Nom: Tunisie.
Superficie: 163.610 Km2.
Littoral méditerranéen: 1,150 Km.
Population (données de la Banque Mondiale): 9,6 millions d’habitants.
Croissance annuelle de la population (données de la Banque Mondiale):
1,7%.
Répartition de la population (données de la Banque Mondiale): 66% urbaine, 44% rurale.
Indice de développement Humain (Rapport PNUD, 2001): 89 sur 162.
Répartition en secteurs productifs (données de la Banque Mondiale):
12,3% primaire, 28,8% secondaire et 58,9% tertiaire du PIB.
Accès à l’eau potable (Rapport 001): Non disponible.
Consommation annuelle d’énergie pas habitant (système UICN): 824
Kw./heure.
Description géographique: On peut diviser la Tunisie en quatre régions topographiques du nord au sud. Au nord, les éperons de l’Atlas maritime traversent le pays en direction sud-est nord-est. Les sommets ont une altitude de 610 à 1.520 m. Les vallées et plaines fertiles s’étendent entre les montagnes de la région. Le principal fleuve du pays, le Majardah, traverse la région d’ouest en est puis se jette dans le golfe de Tunisie. Dans le sud, les montagnes laissent la place à un plateau qui s’élève à une altitude moyenne de 610 m. Plus au sud, le plateau descend graduellement jusqu’à la chaîne de lacs salés qui va de l’est à l’ouest du pays. Certains de ces lacs sont au dessous du niveau de la mer. Au sud de ces lacs, commence le Sahara qui représente 40% de la superficie du pays.
Climat: Au nord de la Tunisie, on trouve un climat méditerranéen doux qui, en descendant vers le sud, devient plus chaud et sec. Au nord, les températures moyennes sont de 26ºC en juillet et 9ºC en janvier avec une époque pluvieuse qui va d’octobre à mai. La précipitation moyenne annuelle est de 610 mm mais peut varier d’une année à l’autre. Dans le sud, la moyenne descend jusqu’à 200 mm dans le Sahara.

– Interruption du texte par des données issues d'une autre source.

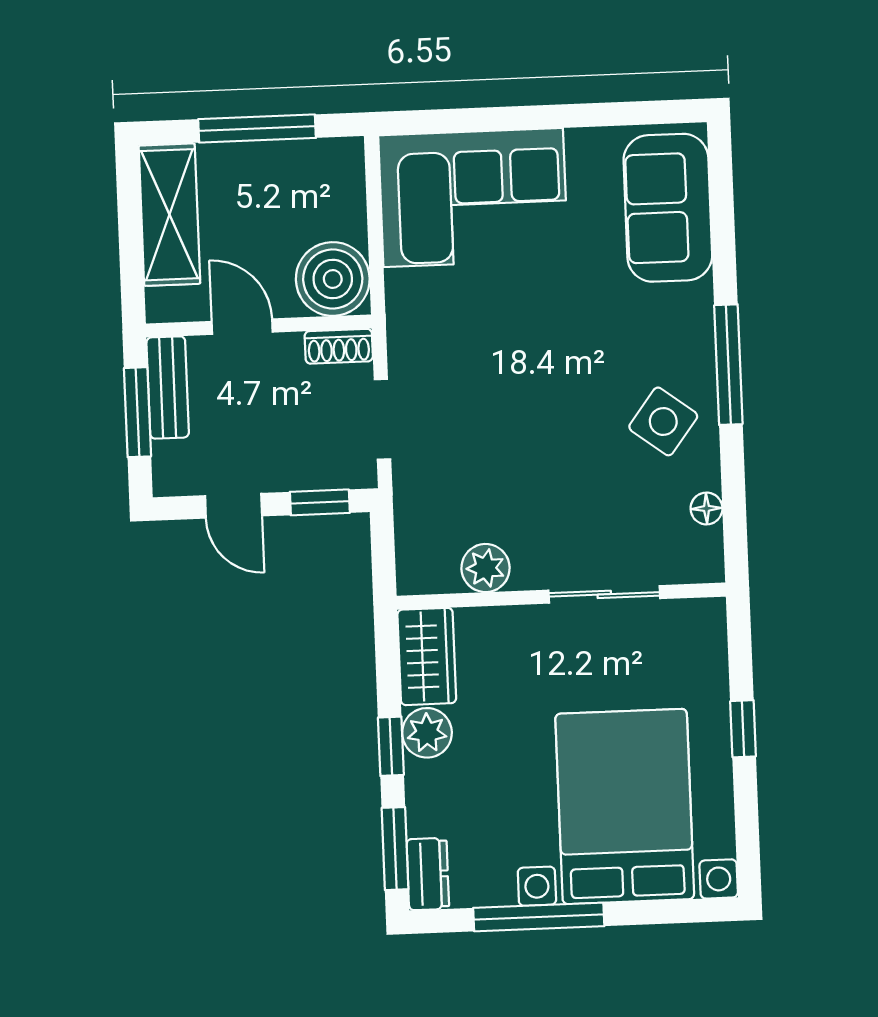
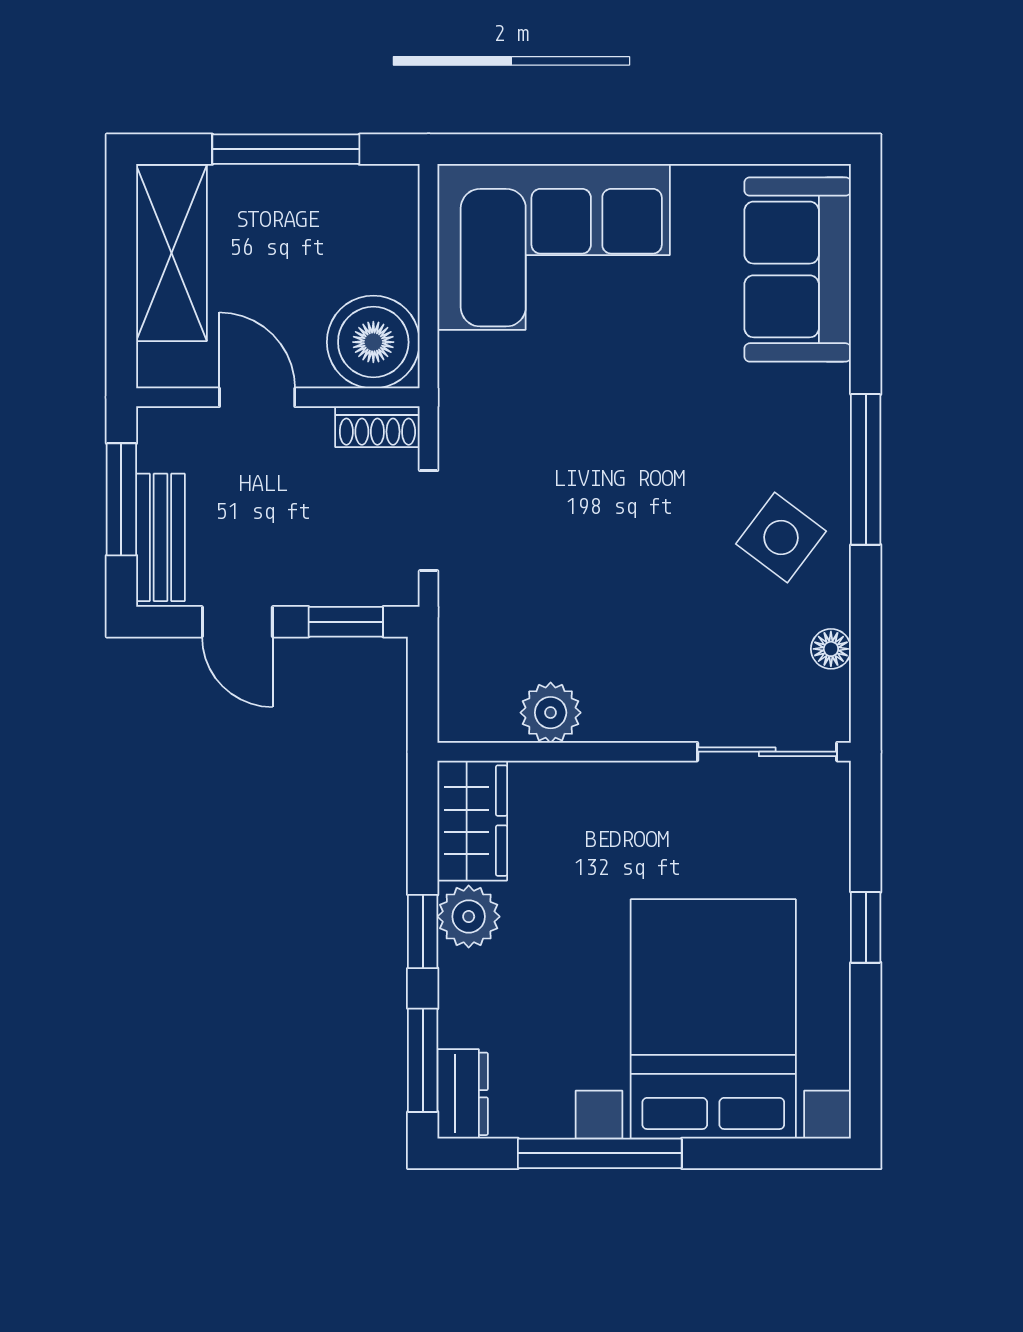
bench: (168, 387) -> (161, 537), moved
sliding door: (604, 594) -> (767, 752), moved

Ressources naturelles: Le pétrole est la principale ressource naturelle de la Tunisie. Les réserves existent aussi bien au large que sur terre, particulièrement dans le sud, où de nouveaux gisements ont été découverts au début des années 80. On trouve d’autres minéraux comme du gaz naturel, des phosphates, du fer, du plomb et du zinc.
Principaux problèmes environnementaux: La Tunisie manque d’eau et les sécheresses sont fréquentes. Les ressources hydriques sont utilisées en grande partie pour l’agriculture même si les demandes en eau potable, pour l’industrie et le tourisme augmentent. Ceci implique un plus grand besoin d’une gestion rationnelle et efficiente de cette ressource.
La croissance de la population s’est accompagnée d’une plus grande demande de terre cultivable et la production agricole a augmenté aux dépens de nouvelles terres et du surpâturage, ce qui a entraîné l’érosion du sol. L’occupation de terres et la façon inappropriée de les exploiter sont en train d’accélérer la dégradation et d’augmenter la déforestation. Il n’y a que 3,6% (1995) de forêts sur le territoire et ce chiffre diminue en raison du taux annuel de déforestation de 0,50%. LA construction de digues, de ports et d’hôtels en certains endroits a également provoqué l’érosion de la côte.
La Tunisie réalise un plus gros effort de traitement des eaux résiduelles que les autres pays voisins même si les déchets liquides urbains sont toujours un problème qui génère la pollution des sources d’eau et l’eutrification des eaux méditerranéennes. Dans les zones rurales, il n’y a que 52% (1990-1998) de la population qui a accès un assainissement approprié. De plus les déchets industriels ne sont pas gérés de façon adéquates ce qui suppose un danger pour la santé. Les pesticides sont utilisés sans aucune surveillance et la pollution atmosphérique causée par les véhicules à moteur et l’industrie n’est toujours pas contrôlée.
Seul 0,30% (1997) du territoire tunisien est protégé. Ichkeul National Park, au nord, abrite un lac et des zones humides qui servent d’aire de repos à des centaines d’oiseaux migrateurs comme les canards, les oies et les flamands roses.
Le gouvernement de Tunisie a ratifié des accords internationaux liés à la biodiversité, le changement climatique, la désertification, les espèces en danger, les déchets dangereux, les déchets marins, la protection de la couche d’ozone, la pollution des bateaux et les zones humides.